BRIEF =
Please retype the data below exactly, stopping after the line with "Email : anna.casal@kable-cf.com |" and skipping every picture.

Extracted data entries:
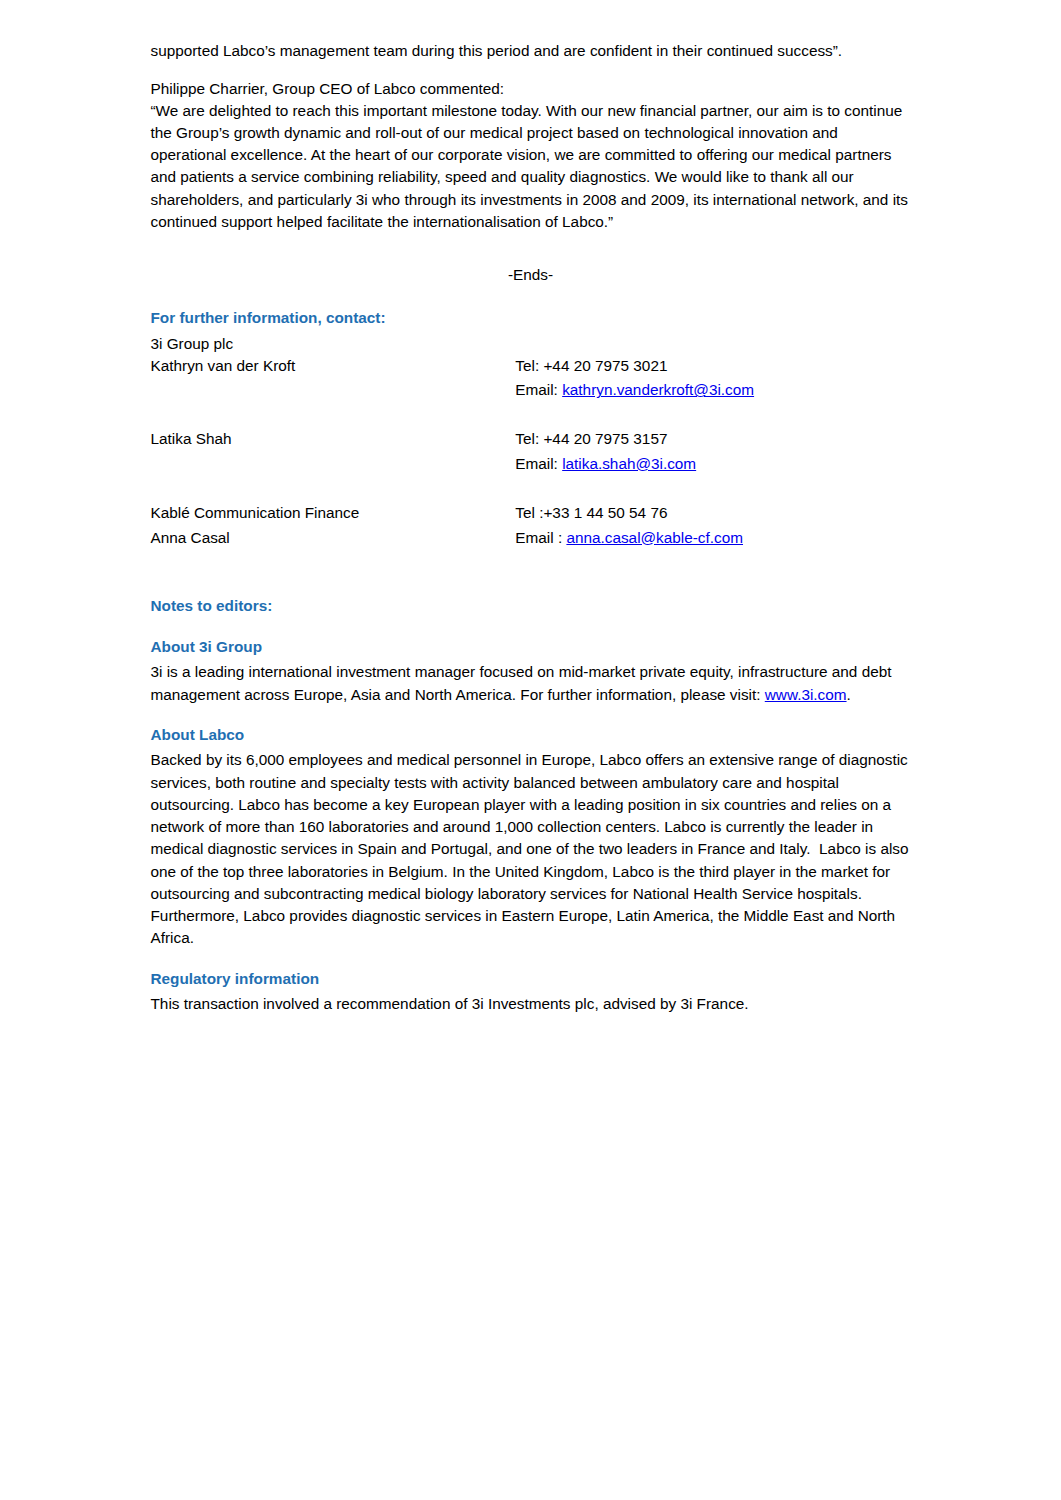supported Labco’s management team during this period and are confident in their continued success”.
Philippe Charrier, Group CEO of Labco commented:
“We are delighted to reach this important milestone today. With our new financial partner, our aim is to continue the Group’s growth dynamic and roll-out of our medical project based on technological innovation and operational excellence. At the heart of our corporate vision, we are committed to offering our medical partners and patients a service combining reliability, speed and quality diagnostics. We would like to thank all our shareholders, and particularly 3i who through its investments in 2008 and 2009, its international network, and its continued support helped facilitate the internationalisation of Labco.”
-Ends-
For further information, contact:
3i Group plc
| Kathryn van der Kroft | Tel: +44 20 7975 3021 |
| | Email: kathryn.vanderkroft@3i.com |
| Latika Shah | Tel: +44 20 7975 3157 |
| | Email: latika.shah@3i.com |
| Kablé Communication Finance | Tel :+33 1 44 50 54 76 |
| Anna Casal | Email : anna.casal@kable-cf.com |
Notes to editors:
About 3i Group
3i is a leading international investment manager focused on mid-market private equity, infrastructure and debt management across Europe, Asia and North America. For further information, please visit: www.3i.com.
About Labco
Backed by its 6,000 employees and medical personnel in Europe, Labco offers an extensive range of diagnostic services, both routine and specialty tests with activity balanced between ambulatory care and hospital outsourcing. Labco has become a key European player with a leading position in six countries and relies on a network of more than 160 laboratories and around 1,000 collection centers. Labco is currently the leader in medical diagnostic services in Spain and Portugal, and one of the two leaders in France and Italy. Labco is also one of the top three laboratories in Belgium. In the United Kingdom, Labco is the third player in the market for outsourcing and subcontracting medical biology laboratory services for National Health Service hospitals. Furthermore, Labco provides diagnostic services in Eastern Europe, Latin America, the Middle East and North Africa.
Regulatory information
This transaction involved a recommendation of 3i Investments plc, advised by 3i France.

EXERCISE SOLUTION =
supported Labco’s management team during this period and are confident in their continued success”.
Philippe Charrier, Group CEO of Labco commented:
“We are delighted to reach this important milestone today. With our new financial partner, our aim is to continue the Group’s growth dynamic and roll-out of our medical project based on technological innovation and operational excellence. At the heart of our corporate vision, we are committed to offering our medical partners and patients a service combining reliability, speed and quality diagnostics. We would like to thank all our shareholders, and particularly 3i who through its investments in 2008 and 2009, its international network, and its continued support helped facilitate the internationalisation of Labco.”
-Ends-
For further information, contact:
3i Group plc
| Kathryn van der Kroft | Tel: +44 20 7975 3021 |
| | Email: kathryn.vanderkroft@3i.com |
| Latika Shah | Tel: +44 20 7975 3157 |
| | Email: latika.shah@3i.com |
| Kablé Communication Finance | Tel :+33 1 44 50 54 76 |
| Anna Casal | Email : anna.casal@kable-cf.com |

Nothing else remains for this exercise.